- Full name: Olesya Vitalievna Petrova
- Alternative name: Olesia
- Nicknames: Olya, Olenka
- Born: 26 April 1999 (age 27) Moscow, Russia

Gymnastics career
- Discipline: Rhythmic gymnastics
- Country represented: Russia
- Gym: Novogorsk
- Head coach: Irina Viner
- Medal record
Representing Russia
Rhythmic Gymnastics
Junior European Championships
| Gold medal – first place | 2014 Baku | Team |
| Gold medal – first place | 2014 Baku | Clubs |

= Olesya Petrova =

Russian rhythmic gymnast

Olesya Vitalievna Petrova (Олеся Витальевна Петрова; born 26 April 1999 in Moscow) is a Russian rhythmic gymnast. She is the 2014 European Junior champion in clubs and with the Russian team.

== Career ==
=== Junior ===
Petrova competed at her first junior nationals at the 2012 Russian Junior Championships where she finished seventeenth in all-around.

During the 2013 season, Petrova finished fourth in all-around at the Russian Junior Championships behind Yulia Bravikova, Aleksandra Soldatova, and Dina Averina. She then won the junior all-around gold medal at the Grand Prix in Brno with a score of 64.316, ahead of her Russian teammate Veronika Polyakova.

In 2014, Petrova once again finished fourth in the all-around at the Russian Junior Championships, this time behind Yulia Bravikova, Veronika Polyakova, and Alina Ermolova.
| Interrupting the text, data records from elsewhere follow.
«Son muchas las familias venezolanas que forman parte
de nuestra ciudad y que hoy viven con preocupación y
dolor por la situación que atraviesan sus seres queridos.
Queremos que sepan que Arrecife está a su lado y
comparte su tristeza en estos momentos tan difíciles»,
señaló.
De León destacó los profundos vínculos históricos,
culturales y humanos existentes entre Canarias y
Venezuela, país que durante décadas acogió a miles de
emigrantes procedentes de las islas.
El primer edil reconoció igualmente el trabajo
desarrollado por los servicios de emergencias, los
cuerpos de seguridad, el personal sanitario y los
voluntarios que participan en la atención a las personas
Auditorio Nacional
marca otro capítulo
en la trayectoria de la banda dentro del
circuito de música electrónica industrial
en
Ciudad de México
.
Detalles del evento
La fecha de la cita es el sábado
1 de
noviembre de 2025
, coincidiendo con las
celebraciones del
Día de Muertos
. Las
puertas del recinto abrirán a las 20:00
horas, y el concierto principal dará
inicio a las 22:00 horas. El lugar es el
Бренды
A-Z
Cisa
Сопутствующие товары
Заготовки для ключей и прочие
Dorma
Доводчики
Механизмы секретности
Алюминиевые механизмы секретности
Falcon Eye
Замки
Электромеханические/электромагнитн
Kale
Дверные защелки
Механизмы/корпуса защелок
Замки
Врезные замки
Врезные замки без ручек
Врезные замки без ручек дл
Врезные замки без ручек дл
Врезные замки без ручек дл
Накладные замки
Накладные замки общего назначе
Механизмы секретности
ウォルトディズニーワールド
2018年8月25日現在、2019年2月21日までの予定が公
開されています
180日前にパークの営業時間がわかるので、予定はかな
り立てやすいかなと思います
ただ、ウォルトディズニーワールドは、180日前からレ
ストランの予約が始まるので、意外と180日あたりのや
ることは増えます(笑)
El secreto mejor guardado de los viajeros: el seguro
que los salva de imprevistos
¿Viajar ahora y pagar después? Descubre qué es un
Next, she competed at the World Cup in Lisbon where she won gold medals in team and ball and a bronze medal in clubs. Then at the World Cup in Minsk, she won gold medals in both team and clubs. She then competed at the 2014 Junior European Championships, where Petrova together with teammates Irina Annenkova, Yulia Bravikova, and Veronika Polyakova won the team gold medal. She qualified for the clubs event final where she won the gold medal with a score of 16.400.

=== Senior ===
Petrova sustained an ankle injury early in the 2016 season. She returned to competition at the 2016 Russian Championships and finished fourteenth in the all-around and won the gold medal with the Moscow team.